DOCUMENT SECTION:
David Wong: putting ancient ethical theory to work today

By Eric McHenry

A scholar whose expertise spans 3,000 years and as many miles is this year's John N. Findlay Visiting Professor of Philosophy at BU. David Wong, an authority on both ancient Chinese and contemporary Anglophone philosophy, comes to the University from nearby Brandeis, where he holds the Harry Austryn Wolfson Professorship.

Wong will give the annual Findlay Lecture, part of the Institute for Philosophy and Religion series, at 4 p.m. on Thursday, February 25, in the George Sherman Union Conference Auditorium. His semester-long appointment also entails the teaching of two courses, Introduction to Ethics and a upper-level seminar called Types of Ethical Theory. The syllabus of the latter juxtaposes work from the ancient Chinese tradition and more recent Anglo-American thinking. With a reading list that borrows equally from Mencius and John Mackie, Wong asks students to consider the creation and modulation of human morality.

David Wong

David Wong addresses a large section of Introduction to Ethics, one of two courses he teaches as this year's John Findlay Visiting Professor of Philosophy. Members of the University community at large can hear him speak on February 25 when he delivers the Findlay Lecture, Fragmentation in Civil Society and the Good. Photo by Fred Sway


"He brings the two traditions to bear on each other," says Charles Griswold, CAS philosophy professor and department chairman. "They're not just parallel tracks in his teaching. They very much illuminate each other. Sometimes they resonate; sometimes one helps the other out by filling in gaps; and sometimes they disagree, and create a useful contrast."

SOURCE DATA:

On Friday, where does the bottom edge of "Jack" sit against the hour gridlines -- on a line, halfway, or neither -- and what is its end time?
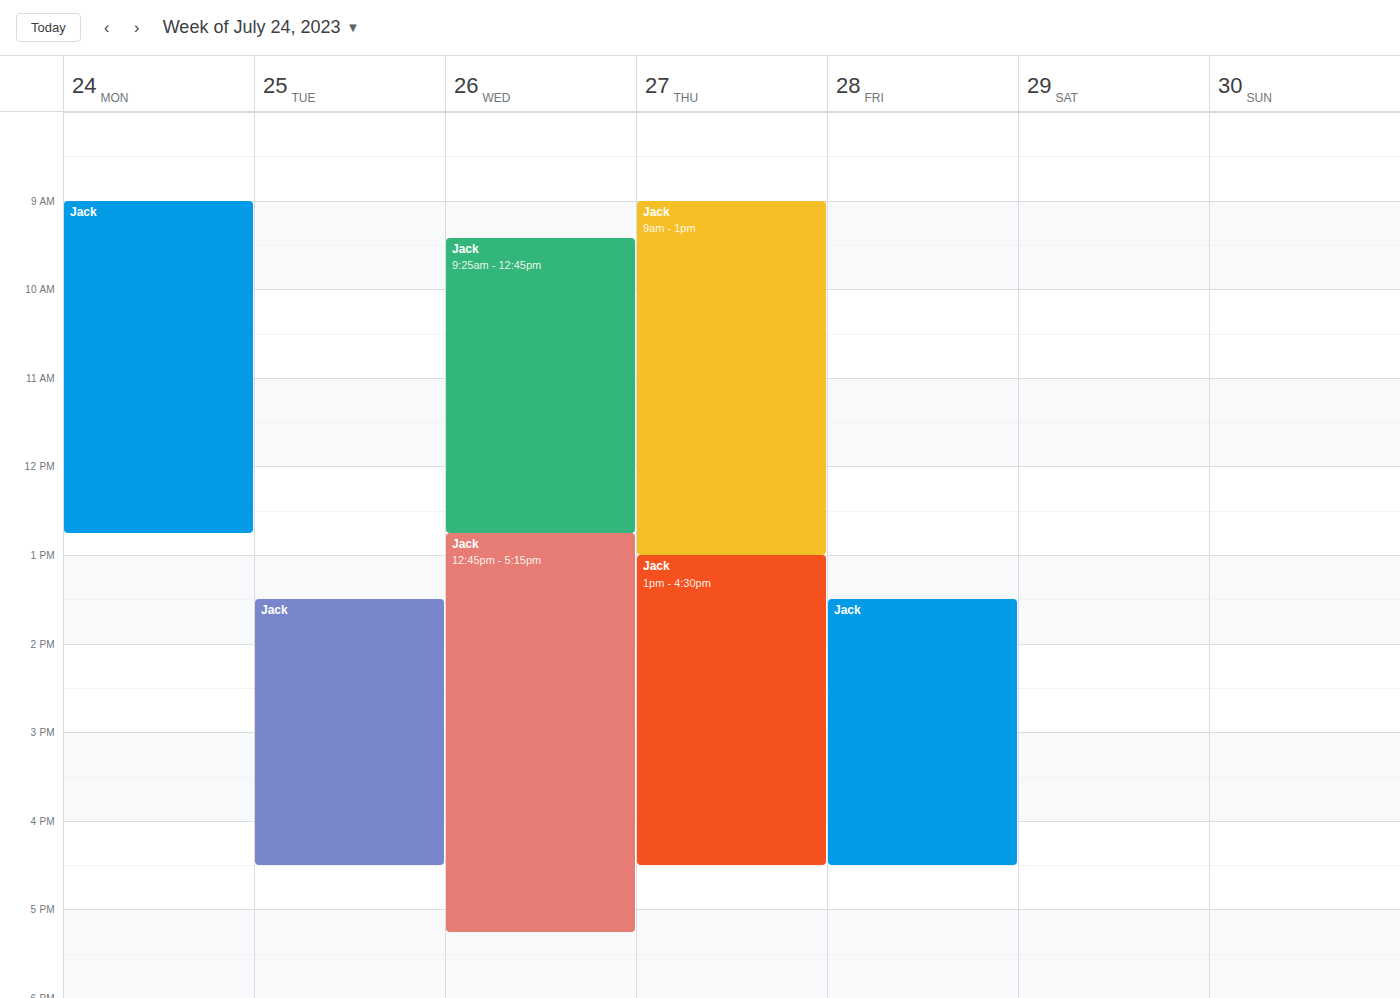
4:30 PM -- halfway between the 4 PM and 5 PM lines.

PARTS OF THE EXERCISE:
[1] Using the article on David Wong, answer these:
(a) At which university does Wong hold the Harry Austryn Wolfson Professorship?
(b) At what time and in which venue will he deliver the Findlay Lecture?
(c) Who is the chairman of the CAS philosophy department?
[2] Write the next paragraph of the article on David Wong, picking up after its final sentence.

FINAL ANSWERS:
[1]
(a) Brandeis
(b) At 4 p.m. in the George Sherman Union Conference Auditorium
(c) Charles Griswold

[2]
Wong first became interested in comparing the two traditions as a graduate student at Princeton University, where he received his Ph.D. in 1977. His early training had been in Western and especially modern Anglophone philosophy, and he was intrigued to discover, in ancient Chinese writings, themes that stretched across the millennia.

"What struck me about Chinese philosophy when I began studying it in earnest," he says, "were the similarities in concern. There is in both traditions, for example, an explicit attention paid to processes of moral development -- to its dependence upon having the right sorts of people around, the right sorts of teachers, the right sort of context in which a person can learn to apply values and norms. The Confucians knew very well that those things can't be learned solely in the abstract. One has to see their application to particular situations."

As a philosopher, Wong's original work has shown a similar interest in putting ethical theory to practical work in the present day, Griswold says.

"His writing and thinking have also been much concerned with issues of special contemporary importance," he says, "such as those of personal and cultural identity: how to establish and defend moral community in the face of the often radical differences among and between outlooks and cultures."

Wong says he plans to treat precisely that dilemma in his Findlay Lecture, Fragmentation in Civil Society and the Good. The heterogeneity of 20th-century America provides the perfect springboard, he says, into discussion of the tension between community and pluralism and of ways to reconcile it.

"I'll be addressing the needs, in a society such as ours, to accept a considerable degree of moral pluralism on the one hand," he says, "and to foster a shared commitment to values that support democratic institutions on the other." Voting, Wong will contend, is one example of an institution that affirms both the e pluribus and the unum of American society. It is of particular value in this regard, he says, not because it is a means by which individuals advance their political prerogatives, but because it is a ritual.

"Ritual is a very important vehicle for moral development in the Confucian tradition," he says. "I'll be suggesting that there's something about rituals such as voting that can help harmonize while at the same time preserving the significance of pluralism."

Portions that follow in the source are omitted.